CONCLUSIONS: Our results support the potential of repurposing the antimicrobial drug clofazimine for the treatment of polyQ diseases.
BACKGROUND: A full list of funding sources can be found in the acknowledgments section.
摘要:
背景:PolyQ疾病是由CAG重复序列扩增引起的常染色体显性神经退行性疾病。虽然进展缓慢,这些疾病最终是致命的,缺乏有效的治疗方法。
方法:进行了高通量化学筛选,以鉴定降低含有亨廷顿病(HD)蛋白亨廷顿蛋白(HTT)第一个外显子的蛋白质(Htt-Q94)的毒性的药物。在多种体外和体内polyQ毒性模型中测试了候选药物。
结果:化学筛选确定了抗麻风药物氯法齐明,随后在几个体外模型中进行了验证。转录特征的计算分析表明,氯法齐明的作用是由于过氧化物酶体增殖物激活受体γ(PPARγ)刺激线粒体生物发生。同意这一点,氯法齐明拯救由Htt-Q94表达引发的线粒体功能障碍。重要的是,氯法齐明还限制了polyQ在发展斑马鱼和polyQ疾病的神经元特异性蠕虫模型中的毒性。

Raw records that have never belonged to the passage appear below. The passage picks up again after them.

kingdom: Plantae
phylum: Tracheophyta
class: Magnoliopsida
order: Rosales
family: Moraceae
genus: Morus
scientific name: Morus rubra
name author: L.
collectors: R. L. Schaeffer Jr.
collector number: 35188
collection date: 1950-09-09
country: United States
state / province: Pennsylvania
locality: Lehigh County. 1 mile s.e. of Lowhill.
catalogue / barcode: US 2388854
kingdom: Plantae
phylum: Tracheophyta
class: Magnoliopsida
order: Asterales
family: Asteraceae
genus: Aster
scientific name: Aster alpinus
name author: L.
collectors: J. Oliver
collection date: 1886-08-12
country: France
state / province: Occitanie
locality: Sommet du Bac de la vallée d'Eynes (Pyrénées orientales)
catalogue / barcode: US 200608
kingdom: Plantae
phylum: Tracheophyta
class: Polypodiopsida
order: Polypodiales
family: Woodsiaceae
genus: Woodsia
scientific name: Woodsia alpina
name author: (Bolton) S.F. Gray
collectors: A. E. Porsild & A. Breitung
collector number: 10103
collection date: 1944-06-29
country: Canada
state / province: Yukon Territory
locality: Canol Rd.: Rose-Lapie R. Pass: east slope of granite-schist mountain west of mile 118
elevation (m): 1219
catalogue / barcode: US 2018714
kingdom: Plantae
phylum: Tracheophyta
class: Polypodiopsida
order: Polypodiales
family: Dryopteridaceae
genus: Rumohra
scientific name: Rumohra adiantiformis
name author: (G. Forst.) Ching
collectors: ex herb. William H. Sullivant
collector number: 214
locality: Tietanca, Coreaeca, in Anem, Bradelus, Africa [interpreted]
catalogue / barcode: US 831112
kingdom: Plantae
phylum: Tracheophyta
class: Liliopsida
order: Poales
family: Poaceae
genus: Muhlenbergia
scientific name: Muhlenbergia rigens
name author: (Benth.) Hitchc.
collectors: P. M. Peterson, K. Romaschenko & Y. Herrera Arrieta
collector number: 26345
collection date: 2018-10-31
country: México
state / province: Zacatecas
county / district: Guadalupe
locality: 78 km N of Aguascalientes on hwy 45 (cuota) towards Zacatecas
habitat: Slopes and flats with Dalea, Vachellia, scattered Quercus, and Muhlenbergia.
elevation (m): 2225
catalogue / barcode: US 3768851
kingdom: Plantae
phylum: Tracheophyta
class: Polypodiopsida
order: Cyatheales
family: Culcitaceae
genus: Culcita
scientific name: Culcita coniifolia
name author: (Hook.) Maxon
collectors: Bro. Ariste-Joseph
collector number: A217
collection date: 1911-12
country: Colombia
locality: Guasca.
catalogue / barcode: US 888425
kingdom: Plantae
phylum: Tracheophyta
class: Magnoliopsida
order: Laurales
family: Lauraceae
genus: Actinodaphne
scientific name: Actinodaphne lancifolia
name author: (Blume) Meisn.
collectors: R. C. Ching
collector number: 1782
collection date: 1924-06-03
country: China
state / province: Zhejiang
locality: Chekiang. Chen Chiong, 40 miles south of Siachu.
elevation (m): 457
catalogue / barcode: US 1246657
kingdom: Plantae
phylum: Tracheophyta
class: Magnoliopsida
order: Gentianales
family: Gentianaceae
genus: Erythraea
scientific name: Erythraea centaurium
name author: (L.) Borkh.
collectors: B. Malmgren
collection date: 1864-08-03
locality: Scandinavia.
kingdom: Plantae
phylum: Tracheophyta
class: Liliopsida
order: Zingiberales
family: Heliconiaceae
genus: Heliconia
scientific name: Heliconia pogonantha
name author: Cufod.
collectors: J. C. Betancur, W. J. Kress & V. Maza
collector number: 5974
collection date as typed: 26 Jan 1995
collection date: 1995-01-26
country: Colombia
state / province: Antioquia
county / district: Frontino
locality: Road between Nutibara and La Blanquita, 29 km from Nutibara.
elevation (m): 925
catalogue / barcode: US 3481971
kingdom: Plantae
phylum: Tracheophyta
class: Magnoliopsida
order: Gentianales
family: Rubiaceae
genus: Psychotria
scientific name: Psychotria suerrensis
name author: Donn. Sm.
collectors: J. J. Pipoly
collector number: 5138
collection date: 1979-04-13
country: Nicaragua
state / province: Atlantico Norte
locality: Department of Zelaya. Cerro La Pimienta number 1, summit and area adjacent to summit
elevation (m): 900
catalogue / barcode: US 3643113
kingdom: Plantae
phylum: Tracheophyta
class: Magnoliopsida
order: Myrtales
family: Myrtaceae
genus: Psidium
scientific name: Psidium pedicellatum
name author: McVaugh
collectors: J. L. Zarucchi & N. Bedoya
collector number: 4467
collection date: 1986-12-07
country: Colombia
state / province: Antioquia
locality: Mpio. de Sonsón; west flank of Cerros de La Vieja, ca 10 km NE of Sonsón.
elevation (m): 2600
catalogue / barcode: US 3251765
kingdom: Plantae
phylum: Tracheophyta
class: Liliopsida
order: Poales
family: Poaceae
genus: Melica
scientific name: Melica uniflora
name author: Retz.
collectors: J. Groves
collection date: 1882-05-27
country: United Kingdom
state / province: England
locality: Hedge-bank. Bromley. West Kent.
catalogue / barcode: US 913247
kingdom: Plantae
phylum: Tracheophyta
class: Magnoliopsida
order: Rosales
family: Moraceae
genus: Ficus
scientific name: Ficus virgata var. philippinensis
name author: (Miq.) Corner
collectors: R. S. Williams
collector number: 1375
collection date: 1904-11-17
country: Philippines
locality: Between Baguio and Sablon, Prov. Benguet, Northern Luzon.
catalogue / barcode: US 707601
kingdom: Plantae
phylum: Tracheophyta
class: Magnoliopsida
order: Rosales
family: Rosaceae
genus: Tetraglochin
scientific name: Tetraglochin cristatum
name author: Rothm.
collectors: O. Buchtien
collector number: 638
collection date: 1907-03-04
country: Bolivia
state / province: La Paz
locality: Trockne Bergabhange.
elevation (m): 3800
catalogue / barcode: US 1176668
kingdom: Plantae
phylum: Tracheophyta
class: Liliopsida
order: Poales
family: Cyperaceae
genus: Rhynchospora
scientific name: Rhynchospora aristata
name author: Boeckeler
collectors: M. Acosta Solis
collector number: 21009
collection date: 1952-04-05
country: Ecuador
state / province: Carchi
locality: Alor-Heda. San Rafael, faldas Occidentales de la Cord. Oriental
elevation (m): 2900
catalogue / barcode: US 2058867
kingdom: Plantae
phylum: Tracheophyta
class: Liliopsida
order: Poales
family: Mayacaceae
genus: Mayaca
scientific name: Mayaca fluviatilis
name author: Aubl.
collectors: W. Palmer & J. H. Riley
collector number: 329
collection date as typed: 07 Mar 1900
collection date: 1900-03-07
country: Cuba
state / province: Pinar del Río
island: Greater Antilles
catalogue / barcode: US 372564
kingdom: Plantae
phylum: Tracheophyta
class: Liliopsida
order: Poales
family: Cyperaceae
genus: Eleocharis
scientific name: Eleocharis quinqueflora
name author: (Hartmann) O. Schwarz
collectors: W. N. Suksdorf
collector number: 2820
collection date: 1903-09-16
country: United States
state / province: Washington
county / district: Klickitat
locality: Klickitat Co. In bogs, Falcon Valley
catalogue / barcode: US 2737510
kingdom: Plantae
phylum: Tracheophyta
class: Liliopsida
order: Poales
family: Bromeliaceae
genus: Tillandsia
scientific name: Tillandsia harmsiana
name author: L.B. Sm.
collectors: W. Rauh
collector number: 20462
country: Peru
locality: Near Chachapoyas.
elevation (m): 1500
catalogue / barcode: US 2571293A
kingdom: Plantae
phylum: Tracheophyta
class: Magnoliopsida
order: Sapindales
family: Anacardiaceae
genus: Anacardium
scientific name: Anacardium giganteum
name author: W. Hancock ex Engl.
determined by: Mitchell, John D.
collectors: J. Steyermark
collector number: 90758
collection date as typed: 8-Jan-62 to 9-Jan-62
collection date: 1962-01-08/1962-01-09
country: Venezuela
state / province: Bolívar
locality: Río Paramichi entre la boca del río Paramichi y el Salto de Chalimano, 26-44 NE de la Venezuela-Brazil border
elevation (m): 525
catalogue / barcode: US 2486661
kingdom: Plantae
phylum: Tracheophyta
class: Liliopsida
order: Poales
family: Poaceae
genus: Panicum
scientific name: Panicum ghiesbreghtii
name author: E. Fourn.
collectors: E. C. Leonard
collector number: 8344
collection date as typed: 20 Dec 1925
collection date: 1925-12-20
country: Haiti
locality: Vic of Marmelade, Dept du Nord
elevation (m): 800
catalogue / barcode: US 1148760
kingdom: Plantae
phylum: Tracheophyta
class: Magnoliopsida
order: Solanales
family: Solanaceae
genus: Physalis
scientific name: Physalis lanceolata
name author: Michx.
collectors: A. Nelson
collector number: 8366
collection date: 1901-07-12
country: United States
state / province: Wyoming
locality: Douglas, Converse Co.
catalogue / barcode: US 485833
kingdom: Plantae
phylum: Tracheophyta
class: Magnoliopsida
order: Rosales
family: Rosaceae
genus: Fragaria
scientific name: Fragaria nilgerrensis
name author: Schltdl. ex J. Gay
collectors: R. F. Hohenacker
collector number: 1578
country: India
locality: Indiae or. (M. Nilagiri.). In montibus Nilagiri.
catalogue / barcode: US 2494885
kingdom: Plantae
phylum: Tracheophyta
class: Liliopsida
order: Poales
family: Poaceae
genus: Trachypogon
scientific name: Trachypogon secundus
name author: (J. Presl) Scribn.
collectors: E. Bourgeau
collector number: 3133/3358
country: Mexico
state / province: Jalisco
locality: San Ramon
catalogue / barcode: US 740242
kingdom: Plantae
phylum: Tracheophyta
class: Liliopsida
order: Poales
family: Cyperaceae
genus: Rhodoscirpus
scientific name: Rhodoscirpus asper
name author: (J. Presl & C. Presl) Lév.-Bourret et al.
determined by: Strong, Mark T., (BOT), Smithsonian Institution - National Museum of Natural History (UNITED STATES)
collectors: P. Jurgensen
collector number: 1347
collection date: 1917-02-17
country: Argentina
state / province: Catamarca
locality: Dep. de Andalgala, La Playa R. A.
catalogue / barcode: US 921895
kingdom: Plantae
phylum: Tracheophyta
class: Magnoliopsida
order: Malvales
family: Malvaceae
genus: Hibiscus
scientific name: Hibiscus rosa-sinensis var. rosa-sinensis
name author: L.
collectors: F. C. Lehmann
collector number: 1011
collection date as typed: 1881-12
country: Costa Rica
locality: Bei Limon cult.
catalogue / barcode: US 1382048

结论:我们的结果支持将抗菌药物氯法齐明重新用于治疗polyQ疾病的潜力。
背景:资金来源的完整列表可以在确认部分找到。
方法:进行了高通量化学筛选,以鉴定降低含有亨廷顿病(HD)蛋白亨廷顿蛋白(HTT)第一个外显子的蛋白质(Htt-Q94)的毒性的药物。在多种体外和体内polyQ毒性模型中测试了候选药物。
结果:化学筛选确定了抗麻风药物氯法齐明,随后在几个体外模型中进行了验证。转录特征的计算分析表明,氯法齐明的作用是由于过氧化物酶体增殖物激活受体γ(PPARγ)刺激线粒体生物发生。同意这一点,氯法齐明拯救由Htt-Q94表达引发的线粒体功能障碍。重要的是,氯法齐明还限制了polyQ在发展斑马鱼和polyQ疾病的神经元特异性蠕虫模型中的毒性。
结论:我们的结果支持将抗菌药物氯法齐明重新用于治疗polyQ疾病的潜力。
背景:资金来源的完整列表可以在确认部分找到。